When the editor starts browse to System | Networking | Connections. Under Connections you should see one or more numbered connection folders. You will need to find the one that has your VPN configuration in it – open each one and look for another folder named vpn. Click on the vpn folder to see the settings to verify that it is the one you need to change. On my system this was connection number 3. Right-click on the configuration list and select New key.

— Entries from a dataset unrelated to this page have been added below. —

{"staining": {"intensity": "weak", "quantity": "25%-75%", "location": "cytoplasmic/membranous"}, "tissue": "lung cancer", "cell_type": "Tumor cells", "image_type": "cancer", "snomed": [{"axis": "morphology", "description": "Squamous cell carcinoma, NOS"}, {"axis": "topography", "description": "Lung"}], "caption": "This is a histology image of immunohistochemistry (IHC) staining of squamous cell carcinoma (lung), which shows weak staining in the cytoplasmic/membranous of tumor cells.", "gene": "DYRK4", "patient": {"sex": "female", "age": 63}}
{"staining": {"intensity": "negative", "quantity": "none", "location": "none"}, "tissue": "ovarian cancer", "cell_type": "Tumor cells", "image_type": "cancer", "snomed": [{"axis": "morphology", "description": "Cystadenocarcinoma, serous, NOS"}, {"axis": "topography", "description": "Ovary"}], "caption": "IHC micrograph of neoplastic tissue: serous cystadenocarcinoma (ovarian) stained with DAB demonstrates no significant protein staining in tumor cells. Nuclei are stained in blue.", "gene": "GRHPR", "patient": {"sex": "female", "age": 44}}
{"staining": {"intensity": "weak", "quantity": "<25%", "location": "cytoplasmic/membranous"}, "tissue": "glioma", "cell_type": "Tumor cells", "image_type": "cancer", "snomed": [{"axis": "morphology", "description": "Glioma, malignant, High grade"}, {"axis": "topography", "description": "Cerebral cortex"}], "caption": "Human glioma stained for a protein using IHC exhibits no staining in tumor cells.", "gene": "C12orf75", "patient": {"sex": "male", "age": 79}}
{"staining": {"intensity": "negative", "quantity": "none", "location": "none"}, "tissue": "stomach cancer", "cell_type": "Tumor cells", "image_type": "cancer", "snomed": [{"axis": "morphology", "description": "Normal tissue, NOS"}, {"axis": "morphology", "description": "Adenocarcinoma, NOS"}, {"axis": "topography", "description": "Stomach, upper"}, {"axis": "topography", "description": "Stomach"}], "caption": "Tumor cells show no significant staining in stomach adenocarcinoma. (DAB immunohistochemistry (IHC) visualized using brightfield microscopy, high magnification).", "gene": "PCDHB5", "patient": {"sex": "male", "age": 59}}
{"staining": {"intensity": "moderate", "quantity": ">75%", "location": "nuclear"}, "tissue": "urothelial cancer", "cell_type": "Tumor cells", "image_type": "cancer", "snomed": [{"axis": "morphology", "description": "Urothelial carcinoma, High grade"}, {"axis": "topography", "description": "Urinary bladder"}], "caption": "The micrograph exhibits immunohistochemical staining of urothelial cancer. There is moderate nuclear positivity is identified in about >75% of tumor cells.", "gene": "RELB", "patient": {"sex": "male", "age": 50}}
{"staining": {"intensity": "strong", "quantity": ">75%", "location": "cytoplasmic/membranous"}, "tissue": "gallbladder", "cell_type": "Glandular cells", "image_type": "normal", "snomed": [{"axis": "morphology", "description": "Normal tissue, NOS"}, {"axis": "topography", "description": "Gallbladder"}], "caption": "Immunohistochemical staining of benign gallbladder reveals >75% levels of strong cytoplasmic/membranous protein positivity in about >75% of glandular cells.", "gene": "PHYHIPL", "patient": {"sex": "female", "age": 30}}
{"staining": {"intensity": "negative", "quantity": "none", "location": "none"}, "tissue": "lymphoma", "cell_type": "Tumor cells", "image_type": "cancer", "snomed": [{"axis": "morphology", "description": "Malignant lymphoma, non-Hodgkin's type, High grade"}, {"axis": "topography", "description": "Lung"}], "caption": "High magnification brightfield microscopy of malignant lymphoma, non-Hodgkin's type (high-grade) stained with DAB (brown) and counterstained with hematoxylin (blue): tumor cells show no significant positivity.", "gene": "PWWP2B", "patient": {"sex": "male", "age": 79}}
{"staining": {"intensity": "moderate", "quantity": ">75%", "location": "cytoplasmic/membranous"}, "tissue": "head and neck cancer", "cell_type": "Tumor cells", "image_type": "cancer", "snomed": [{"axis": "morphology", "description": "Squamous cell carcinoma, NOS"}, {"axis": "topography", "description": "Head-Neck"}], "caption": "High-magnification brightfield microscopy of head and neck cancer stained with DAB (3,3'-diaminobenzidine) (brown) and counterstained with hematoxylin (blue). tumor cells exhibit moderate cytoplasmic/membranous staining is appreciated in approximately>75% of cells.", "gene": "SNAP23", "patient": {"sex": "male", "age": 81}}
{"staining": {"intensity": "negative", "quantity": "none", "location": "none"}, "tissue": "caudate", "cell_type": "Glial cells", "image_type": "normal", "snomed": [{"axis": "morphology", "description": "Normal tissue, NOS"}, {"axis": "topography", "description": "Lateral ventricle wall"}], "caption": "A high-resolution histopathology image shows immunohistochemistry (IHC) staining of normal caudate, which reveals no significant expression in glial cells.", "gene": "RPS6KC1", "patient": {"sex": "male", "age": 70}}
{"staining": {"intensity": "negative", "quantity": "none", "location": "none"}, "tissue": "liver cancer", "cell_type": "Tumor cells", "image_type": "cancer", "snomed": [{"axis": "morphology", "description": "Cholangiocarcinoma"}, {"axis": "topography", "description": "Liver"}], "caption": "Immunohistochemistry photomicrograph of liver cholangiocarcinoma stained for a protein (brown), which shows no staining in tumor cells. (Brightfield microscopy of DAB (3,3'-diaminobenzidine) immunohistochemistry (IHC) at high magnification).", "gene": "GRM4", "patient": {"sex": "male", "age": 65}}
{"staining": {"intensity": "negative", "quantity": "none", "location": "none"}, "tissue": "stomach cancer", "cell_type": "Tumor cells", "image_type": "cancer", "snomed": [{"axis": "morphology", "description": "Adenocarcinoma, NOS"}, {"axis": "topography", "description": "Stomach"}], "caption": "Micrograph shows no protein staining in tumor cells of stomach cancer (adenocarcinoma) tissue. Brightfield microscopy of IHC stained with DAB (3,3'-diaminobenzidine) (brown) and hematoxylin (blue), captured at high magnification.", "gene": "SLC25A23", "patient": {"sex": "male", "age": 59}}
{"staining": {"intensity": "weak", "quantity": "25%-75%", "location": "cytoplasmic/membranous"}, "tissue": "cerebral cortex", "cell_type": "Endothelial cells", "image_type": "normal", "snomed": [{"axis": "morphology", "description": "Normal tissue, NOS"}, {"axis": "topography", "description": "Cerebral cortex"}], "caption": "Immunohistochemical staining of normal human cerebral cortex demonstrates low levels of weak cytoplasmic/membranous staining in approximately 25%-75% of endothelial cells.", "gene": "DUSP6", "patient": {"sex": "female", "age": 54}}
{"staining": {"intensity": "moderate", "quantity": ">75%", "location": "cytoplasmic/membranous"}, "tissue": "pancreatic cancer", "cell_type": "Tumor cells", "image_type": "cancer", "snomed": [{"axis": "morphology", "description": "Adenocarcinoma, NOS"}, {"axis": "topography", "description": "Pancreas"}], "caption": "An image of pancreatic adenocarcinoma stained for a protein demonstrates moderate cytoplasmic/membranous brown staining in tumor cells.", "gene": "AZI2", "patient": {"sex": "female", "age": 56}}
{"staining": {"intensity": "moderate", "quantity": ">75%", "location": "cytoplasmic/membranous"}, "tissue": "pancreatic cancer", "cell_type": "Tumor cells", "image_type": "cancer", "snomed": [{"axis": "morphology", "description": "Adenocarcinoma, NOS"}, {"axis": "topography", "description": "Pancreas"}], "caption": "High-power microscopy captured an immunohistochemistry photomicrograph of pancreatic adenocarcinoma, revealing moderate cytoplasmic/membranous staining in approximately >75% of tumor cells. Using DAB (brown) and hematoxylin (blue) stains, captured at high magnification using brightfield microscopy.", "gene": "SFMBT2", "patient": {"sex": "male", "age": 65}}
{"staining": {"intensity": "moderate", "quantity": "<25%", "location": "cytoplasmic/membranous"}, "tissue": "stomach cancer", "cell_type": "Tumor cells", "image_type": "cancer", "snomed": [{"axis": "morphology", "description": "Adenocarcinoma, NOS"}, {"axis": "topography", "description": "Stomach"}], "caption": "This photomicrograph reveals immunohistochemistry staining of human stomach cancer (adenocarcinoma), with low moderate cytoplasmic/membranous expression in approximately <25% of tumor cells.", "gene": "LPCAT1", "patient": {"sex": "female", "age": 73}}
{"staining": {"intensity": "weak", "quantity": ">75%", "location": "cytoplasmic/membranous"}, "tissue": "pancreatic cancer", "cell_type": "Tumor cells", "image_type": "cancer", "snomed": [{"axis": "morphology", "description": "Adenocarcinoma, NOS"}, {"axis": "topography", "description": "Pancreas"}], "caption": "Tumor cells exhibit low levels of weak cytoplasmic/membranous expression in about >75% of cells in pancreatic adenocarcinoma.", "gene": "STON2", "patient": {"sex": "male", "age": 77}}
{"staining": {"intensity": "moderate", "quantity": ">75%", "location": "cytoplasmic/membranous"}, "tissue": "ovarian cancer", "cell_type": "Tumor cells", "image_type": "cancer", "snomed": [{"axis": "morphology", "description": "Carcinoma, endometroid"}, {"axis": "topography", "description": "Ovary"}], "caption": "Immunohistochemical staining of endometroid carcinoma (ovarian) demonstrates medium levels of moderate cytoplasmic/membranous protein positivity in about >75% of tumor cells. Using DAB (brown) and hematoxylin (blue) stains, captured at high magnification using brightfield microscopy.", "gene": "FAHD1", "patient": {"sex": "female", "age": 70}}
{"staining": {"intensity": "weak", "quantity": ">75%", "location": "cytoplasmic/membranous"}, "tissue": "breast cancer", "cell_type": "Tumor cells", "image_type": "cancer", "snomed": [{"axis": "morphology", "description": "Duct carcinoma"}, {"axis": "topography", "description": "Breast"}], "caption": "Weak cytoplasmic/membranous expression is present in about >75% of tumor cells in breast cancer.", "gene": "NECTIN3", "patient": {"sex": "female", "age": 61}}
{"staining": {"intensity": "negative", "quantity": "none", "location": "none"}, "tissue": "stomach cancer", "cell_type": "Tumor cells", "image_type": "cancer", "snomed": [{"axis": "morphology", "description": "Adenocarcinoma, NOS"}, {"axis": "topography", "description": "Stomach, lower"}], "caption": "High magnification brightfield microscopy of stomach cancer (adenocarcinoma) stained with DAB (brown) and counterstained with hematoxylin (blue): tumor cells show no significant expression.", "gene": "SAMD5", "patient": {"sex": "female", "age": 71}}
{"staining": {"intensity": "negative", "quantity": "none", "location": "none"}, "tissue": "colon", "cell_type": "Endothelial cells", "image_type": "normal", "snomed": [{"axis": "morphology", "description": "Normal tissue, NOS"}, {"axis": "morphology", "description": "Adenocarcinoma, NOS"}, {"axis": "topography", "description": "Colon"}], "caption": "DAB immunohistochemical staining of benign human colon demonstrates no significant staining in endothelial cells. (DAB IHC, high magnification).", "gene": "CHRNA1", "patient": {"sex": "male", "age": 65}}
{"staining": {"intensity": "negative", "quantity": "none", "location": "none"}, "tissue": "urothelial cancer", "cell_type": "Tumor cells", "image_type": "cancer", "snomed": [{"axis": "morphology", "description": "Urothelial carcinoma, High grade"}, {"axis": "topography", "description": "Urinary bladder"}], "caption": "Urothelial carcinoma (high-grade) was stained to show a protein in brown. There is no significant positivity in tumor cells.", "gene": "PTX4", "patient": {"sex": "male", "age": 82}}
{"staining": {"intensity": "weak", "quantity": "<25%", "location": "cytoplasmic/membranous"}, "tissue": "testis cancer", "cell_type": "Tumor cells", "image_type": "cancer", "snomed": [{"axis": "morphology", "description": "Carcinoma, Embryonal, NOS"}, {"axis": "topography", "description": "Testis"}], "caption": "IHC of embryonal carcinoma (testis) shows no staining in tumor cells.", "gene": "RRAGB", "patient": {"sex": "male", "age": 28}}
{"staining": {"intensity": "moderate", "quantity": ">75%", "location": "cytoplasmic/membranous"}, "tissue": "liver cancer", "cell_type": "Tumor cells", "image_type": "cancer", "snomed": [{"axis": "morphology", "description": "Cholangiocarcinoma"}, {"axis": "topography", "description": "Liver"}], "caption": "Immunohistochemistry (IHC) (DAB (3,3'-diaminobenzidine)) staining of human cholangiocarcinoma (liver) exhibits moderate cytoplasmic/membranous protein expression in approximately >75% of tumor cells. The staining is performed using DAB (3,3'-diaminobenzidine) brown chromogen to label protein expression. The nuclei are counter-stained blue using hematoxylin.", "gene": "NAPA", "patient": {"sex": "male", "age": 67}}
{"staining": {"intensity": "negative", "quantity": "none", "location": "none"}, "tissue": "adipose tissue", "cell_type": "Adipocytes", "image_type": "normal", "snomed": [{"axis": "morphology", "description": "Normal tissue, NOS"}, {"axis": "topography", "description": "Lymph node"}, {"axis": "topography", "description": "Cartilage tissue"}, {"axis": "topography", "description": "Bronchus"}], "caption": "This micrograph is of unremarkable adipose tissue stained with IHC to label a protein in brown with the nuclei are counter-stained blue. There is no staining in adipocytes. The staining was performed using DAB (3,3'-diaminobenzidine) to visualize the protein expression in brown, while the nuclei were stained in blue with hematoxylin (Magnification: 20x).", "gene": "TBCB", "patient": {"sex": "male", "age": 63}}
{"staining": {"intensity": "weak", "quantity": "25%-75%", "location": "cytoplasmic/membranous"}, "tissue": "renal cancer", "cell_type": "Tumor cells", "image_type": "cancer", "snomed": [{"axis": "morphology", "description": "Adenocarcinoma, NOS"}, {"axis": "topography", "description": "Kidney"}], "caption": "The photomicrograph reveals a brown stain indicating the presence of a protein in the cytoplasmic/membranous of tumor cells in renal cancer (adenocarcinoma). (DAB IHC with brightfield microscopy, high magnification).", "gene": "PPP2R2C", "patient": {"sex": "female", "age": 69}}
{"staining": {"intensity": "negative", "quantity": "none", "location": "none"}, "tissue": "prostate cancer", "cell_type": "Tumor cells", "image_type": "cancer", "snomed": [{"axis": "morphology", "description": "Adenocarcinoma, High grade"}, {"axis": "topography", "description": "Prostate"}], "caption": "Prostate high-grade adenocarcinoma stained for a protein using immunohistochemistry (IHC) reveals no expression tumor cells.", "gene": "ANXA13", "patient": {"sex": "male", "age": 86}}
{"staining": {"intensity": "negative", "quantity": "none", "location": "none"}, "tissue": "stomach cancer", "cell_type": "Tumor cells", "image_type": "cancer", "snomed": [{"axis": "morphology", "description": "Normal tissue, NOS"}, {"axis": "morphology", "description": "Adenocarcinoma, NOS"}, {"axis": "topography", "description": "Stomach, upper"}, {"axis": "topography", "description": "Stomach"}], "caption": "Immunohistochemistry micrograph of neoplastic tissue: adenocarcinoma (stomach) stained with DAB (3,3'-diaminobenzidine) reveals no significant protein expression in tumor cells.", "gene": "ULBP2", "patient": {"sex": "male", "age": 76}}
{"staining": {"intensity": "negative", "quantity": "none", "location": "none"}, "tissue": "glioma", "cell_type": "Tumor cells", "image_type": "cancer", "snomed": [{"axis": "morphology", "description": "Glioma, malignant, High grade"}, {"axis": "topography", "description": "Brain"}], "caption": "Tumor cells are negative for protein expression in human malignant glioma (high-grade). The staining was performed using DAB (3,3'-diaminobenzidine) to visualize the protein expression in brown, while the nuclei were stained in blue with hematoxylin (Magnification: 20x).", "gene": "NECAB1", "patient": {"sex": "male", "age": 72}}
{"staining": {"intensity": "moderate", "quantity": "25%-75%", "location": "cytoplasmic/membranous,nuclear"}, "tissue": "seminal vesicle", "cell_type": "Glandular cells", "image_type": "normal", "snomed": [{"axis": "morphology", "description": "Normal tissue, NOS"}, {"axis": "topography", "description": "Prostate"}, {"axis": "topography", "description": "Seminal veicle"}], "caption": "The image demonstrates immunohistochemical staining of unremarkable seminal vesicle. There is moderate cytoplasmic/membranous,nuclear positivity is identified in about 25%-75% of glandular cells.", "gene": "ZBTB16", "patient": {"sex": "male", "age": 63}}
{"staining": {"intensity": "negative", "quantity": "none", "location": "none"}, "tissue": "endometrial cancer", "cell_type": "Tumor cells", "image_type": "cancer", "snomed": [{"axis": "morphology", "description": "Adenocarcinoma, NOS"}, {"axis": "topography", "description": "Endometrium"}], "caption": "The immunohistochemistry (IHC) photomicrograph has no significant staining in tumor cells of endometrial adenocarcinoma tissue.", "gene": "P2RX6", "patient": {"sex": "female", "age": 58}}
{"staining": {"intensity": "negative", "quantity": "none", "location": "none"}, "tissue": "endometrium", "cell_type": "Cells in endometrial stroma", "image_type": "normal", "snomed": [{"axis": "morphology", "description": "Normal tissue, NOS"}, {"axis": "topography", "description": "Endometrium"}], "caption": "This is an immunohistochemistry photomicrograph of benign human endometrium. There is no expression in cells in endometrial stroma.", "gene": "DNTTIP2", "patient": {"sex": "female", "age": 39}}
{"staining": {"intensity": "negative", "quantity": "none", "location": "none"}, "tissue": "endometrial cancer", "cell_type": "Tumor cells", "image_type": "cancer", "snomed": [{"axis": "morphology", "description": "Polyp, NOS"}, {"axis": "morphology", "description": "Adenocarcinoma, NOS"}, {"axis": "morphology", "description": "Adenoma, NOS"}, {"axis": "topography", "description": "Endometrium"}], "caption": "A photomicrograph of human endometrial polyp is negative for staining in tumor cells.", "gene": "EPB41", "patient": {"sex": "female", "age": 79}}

Name the new key refuse-eap, set its type to String and its value to yes. Then click the OK button.

Connecting to the VPN

You are finally ready to connect to the VPN. Clink the network icon on the panel and select VPN Connections | <connection name>. Enter your password in the authentication dialog. If you want your password stored in the keyring you can check that option here – that is the workaround for not being able to enter the password in NetworkManager. Click the OK button and if all goes well you will connect to your VPN.

The Bad News

Now that you've got your VPN working there's some really bad news you need to know about. Anytime you launch NetworkManager it is probably going to hork the VPN settings and your VPN will stop working once again. So don't start NetworkManager. But if you do the two things you will most likely need to fix are:

1. Edit the VPN and delete the password from the configuration form. You can re-enter it and save it again the next time you need to connect.
2. Check the refuse-eap setting on your VPN and re-add it with gconf-editor if it is missing.

Good luck!

December 3, 2008 Update:

In the comments Craig points out that the NT Domain issue has been fixed. I fired up Update Manager and installed all the latest updates which included an update to NetworkManager. After installing I verified that with the latest version of NetworkManager the NT Domain can be configured normally again. There was also an update to the Gnome Keyring which spurred me to try configuring the VPN password in NetworkManager too and that works now also. (However I do not know if the password storing problem was in NetworkManager or Gnome Keyring.) With these updates you can set up your VPN configuration in NetworkManager as follows:

These latest updates resolve half of the issues I described in the original post. You will still need to enable MPPE and add the refuse-eap key to successfully connect to a Microsoft VPN.